The IRS cites a string of bankruptcy and district court cases, one Sixth Circuit opinion, and one Supreme Court case. The Court has reviewed all of these cases. The bankruptcy, district court, and Sixth Circuit opinions do not address the issue in this case, because none of them involved taxes due exactly three years before the date of bankruptcy. In each of those cases the return date was clearly on one side or the other of the date three years prior to the filing day. While a number of these cases paraphrased the statute as requiring that the return for the year in question be last due "within" three years of bankruptcy, the statute does not use this term, and it is *163 dicta in those opinions. A more accurate paraphrase might be that in In re Etheridge, 91 B.R. 842, 845 (Bankr.C.D.Ill.1988) in which the court used the phrase "due less than three years before the bankruptcy." In any event, the cited decisions are not on point and do not require a change in the result in this case.

The Supreme Court case cited appears to be Burnet v. Willingham Loan & Trust Co., 282 U.S 437, 51 S.Ct. 185, 75 L.Ed. 448 (1931), although the IRS cites this case as being found at 282 U.S. 434. Curiously, the IRS states that that case involved the application of a three year collection period delimited in 26 U.S.C. § 6501:

In Burnet v. Willingham Loan & Trust Co., 282 U.S. 434, 439 (1930), the Supreme Court specifically held that the due date of the return would not be included in computing the minimum period for collection under 26 U.S.C. § 6501 of the Internal Revenue Code. As held in In re Molina, 99 B.R. 792, 794 (S.D.Ohio 1988), the minimum three year collection period mirrors the three year dischargeability provision under 11 U.S.C. § 507(a)(7)(A)(i).

The case at 282 U.S. 434, 51 S.Ct. 196, 75 L.Ed. 444 (1931), Mascot Oil Co., Inc. v. United States, also involved a statute of limitations issue, but neither that case nor Burnet cited 26 U.S.C. § 6501, and in Burnet the limitation periods at issue were four and five years, not three years.

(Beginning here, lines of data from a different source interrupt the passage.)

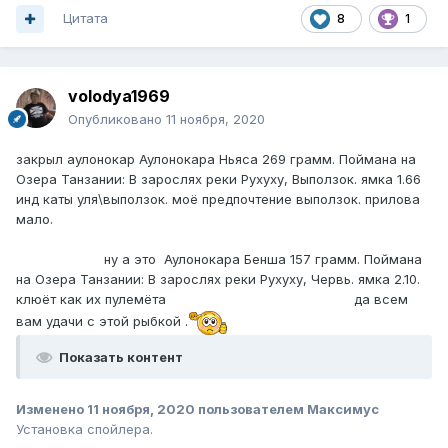
Цитата
8
1
volodya1969
Опубликовано
11 ноября, 2020
закрыл аулонокар Аулонокара Ньяса 269 грамм. Поймана на
Озера Танзании: В зарослях реки Рухуху, Выползок. ямка 1.66
инд каты уля\выползок. моё предпочтение выползок. прилова
мало.
ну а это Аулонокара Бенша 157 грамм. Поймана
на Озера Танзании: В зарослях реки Рухуху, Червь. ямка 2.10.
клюёт как их пулемёта да всем
вам удачи с этой рыбкой .
Показать контент
Изменено
11 ноября, 2020
пользователем Максимус
Установка спойлера.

As best the Court can glean, the IRS intended to cite to Burnet, but its bootstrapping argument from 26 U.S.C. § 6501 based on that case is wholly inappropriate.

The Burnet case is the only one cited by the IRS that involves a filing on the exact anniversary of the return date. The language of the two statutes in question required that collection suits be brought "within five years after the return was due or was made" and "within four years after the return was filed" respectively. 282 U.S. at 438, 51 S.Ct. at 185. In computing time under these provisions Justice Holmes stated as follows:

When we say "four years after the return was filed" by common usage we think of four years after the day on which the return was filed and it would seem that Congress was following common usage.

Id. at 439, 51 S.Ct. at 185. The principle stated, that the common usage of the language employed by Congress, where plain on the statute's face, should be followed by the court, is of help in this case. However, that principle leads to the opposite result of that sought by the IRS.

The statutory language in Burnet was not analogous to the language in § 507(a)(1)(A)(i). That language used the term "within" and dealt with the running of a period after a stated event. By contrast, § 507(a)(1)(A)(i) refers to

a taxable year ending on or before the date of the filing of the petition for which a return, if required, is last due, including extensions, after three years before the date of the filing of the petition. . . .

The question is, then, what was the date three years before the April 15, 1991 petition date? By common usage, that date would be April 15, 1988. Common usage also dictates that "after" April 15, 1988 would not include April 15, 1988. By the principles stated in the IRS's own authority, the previous decision of this Court was correct.

Accordingly,

IT IS ORDERED that the motion for reconsideration is granted and the Court's Amended Opinion dated June 3, 1992 is hereby affirmed.